Gone are the days of Halloween being a holiday geared toward children wanting to stuff their bellies with candy. Halloween is now an excuse for girls to wear little more than dental floss, and get away with it.
The cute little bunny outfits have transformed into playboy bunny costumes flaunting as much cleavage as Kleenex stuffing can possibly allow. Why are girls doing this to themselves?
Robin Milhausen, sexology professor at the University of Guelph and talk show host of “Sex, Toys and Chocolate,” says girls are constantly fed the message that they are only valued if they’re sexualized.
Advertisements, music videos and movies in popular culture flaunt beautiful women in scantily clad clothing. Milhausen says that adolescents are bombarded with the imagery that sex appeal is what people want.
Carol Connelly, store manager at Monster Halloween, says the most common costumes for girls age 10-14 are sexy superheroes, witches and vampires.
Connelly says girls in this age bracket who are buying sexier costumes do so because that is all that is available to them as they move out of children’s sizes and into adult ones.
“It upsets me as a store manager and as a mom,” says Connelly.
So, Connelly trains her employees to encourage every young girl to wear leggings and a black turtle neck under their costumes so they become cute – not sexy.
This way, girls are “getting the costume they want without parading around the city in something inappropriate,” Connelly says.
University student Robin Brown says that she fell into the trend of wearing itty bitty costumes with sex appeal in high school. She says the main reason why all the girls dressed this way was because of peer pressure.
“If you didn’t – you stood out,” Brown says. “Everyone was doing it.”
It’s hard for girls to deny getting that attention from their hormone-charged male counterparts – especially in high school where sex appeal means status.
“Girls are in a really tricky position because they see sex all around them, but are judged harshly,” Milhausen says. “They walk a really fine line. Should they dress sexy or not? Should they be sexy or not?”
These mixed messages tell girls to look and act sexy, but not to be sexual. Girls are supposed to be the epitome of "look, but don’t touch."
But what happens when those hormonal boys (or men) misread the message? Milhausen says the inherent problem to this super sexy dress code, in Halloween costumes and otherwise, is that wearing these outfits leads to increased sexual harassment.
“Girls are being rampantly sexually harassed in schools,” she says.

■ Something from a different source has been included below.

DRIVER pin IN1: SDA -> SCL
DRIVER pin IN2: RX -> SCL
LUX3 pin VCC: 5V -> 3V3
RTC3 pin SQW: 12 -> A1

And what’s worse is these girls are often blamed for inviting that harassment because of their attire.
Society questions what the girl was wearing or what she was doing that may have provoked the attack. Was she dressed a short skirt or low cut shirt? Was she was walking alone at night?

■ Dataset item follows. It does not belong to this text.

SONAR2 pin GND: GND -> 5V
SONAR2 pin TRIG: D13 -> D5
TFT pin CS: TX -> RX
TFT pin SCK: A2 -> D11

This victim-blame approach is highly problematic.
Women and girls should be able to wear whatever they want without having to worry about grabby hands or being thrashed with crude comments – but reality tells a different story.
What’s more disturbing, is since when did being called a “slut” become a compliment?
You can see it among young peer groups where girls refer to each other as “sexy bitches” or “hoes.” This kind of language has been glorified and accepted as a marking of social status where it’s survival of the fittest and may the sexiest woman win.
It’s sickening.
Brown raises the point that parents and teachers should enforce stricter control on what girls are wearing.
“Parents have to remember that they’re parents and not peers," Milhausen argues. "They have to take responsibility.”
In a society that thrives on sex and scandal, it is hard not to cater to consumer demand.
But Connelly says Monster Halloween is doing their part by trying not to order really sexy costumes from their suppliers in the first place.
Girls need to know that they are valued without being overtly sexy, and that sex appeal doesn’t equate to wearing next to no clothes.
This should be the message imposed by our society so that on Halloween the trick is – young girls aren’t the treat.